その時も最終的に祖父の炎良を呼んで半分無茶苦茶な説法で丸く治めたらしい。

一応坊さんである炎良を呼んでどうにかしてもらおうという魂胆だ。

「………神道に対して仏教が口出すようなもん?」

「細かい事気にするな悠飛。ウチは形式は寺だけど、どこも属してないヘンテコでムチャクチャなお寺だし」

 琉嬉はこう答える。

「そりゃそうだけど…」

「それに、あの神社は神社で妖が住み着いてるし」

「ははは、それもそうだのう」

「…変に不安だよ」



 結局、そんな日にちも経たずに、導や炎良らが動いてくれ神社の管理を怠らないようになった。

元々大きな神社ではないこと、神主もいない、ただただ形だけの神社だったそうだ。

歴史も100年以上前からあるそうだが、歴史がそう長くない分、大した事に使われてなかったそうである。

少し行ったところにきちんとしている大きな神社があるせいでもあるだろうとの事。

わざわざやってきた炎良も新居に来て楽しそうにして帰って行った。

「…これ以上面倒な事に関わりあいたくないね…ほんと」

「まったくだよ」

 彼方姉妹がため息をつく。

「そうか?案外楽しめたじゃないか」

「お前は今回大した事してないくせに…」

「フハハ。

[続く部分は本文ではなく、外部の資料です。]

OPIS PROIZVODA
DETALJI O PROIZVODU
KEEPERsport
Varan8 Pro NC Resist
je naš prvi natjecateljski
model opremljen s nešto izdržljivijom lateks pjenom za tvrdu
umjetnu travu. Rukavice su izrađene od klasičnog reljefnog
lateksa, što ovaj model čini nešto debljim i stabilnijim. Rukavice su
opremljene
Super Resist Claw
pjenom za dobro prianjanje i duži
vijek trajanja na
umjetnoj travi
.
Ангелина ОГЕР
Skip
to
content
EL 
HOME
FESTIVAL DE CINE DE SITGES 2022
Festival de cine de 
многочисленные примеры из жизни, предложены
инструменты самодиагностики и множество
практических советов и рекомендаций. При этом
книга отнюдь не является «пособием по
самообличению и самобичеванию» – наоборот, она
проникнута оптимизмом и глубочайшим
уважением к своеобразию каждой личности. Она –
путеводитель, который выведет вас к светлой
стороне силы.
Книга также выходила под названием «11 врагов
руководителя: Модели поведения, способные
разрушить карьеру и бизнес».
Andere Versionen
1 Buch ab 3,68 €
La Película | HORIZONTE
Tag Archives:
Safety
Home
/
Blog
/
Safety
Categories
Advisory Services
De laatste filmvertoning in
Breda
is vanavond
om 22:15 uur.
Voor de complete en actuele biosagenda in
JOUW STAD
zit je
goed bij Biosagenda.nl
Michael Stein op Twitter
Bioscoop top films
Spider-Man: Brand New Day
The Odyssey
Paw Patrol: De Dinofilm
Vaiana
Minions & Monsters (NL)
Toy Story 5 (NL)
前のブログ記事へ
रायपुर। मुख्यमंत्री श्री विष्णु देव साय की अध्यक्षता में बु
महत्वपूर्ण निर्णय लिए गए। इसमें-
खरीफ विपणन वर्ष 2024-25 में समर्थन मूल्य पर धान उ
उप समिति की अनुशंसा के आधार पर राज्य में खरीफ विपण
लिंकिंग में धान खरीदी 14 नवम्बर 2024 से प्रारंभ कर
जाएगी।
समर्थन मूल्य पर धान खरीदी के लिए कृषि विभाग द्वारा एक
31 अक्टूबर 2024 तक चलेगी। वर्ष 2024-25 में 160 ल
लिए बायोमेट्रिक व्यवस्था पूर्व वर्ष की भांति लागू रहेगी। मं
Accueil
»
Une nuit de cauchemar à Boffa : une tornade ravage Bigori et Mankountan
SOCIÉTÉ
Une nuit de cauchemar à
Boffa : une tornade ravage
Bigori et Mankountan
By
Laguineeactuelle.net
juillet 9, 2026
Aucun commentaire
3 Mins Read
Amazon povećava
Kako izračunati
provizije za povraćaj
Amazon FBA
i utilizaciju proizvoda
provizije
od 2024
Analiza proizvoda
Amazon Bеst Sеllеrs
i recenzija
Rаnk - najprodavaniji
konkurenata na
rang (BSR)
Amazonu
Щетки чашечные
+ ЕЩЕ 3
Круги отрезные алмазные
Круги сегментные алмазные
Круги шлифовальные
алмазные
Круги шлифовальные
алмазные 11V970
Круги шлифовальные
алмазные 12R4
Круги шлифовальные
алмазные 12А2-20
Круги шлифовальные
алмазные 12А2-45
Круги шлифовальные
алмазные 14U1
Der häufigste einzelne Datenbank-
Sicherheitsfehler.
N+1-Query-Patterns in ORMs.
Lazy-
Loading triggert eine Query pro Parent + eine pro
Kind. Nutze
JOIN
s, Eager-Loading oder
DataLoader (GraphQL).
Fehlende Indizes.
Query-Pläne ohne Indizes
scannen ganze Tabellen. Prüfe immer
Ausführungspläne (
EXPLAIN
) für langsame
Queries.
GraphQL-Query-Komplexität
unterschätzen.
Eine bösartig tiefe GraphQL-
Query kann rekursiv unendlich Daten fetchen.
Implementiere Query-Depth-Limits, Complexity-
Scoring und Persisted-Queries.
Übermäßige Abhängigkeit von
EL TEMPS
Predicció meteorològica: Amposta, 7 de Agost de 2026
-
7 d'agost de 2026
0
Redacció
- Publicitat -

そうだな」

「笑い事かよ…」

 こうして、引越し早々の怪奇事件は幕を閉じた。

琉嬉らは時折陽宵の様子を見に行く日課が出来たのだった。

陽宵も嬉しそうにすぐ姿を現す。




 こうして、貴重なGWという連休があっという間に進んでいく。

気温も少し上がってきて、春らしい春になっていった。

「よし、決めたぞ!」

「お?何をだ?」

「部活の形式。学校だけじゃなく、街全体のふかしぎな事件を解決する!それが「ふかしぎ解決部!」

「…おお、なんか凄そうだの!」

「……なにそれ…琉嬉姉ちゃん…本当に言ってるの?」

「本気さ」

「……とは、顧問に…耿助さんやってもらえないかなぁ?」

 何やら考えがまとまってきたようだ。

引越しも完了し、琉嬉は新たな気持ちを迎えた。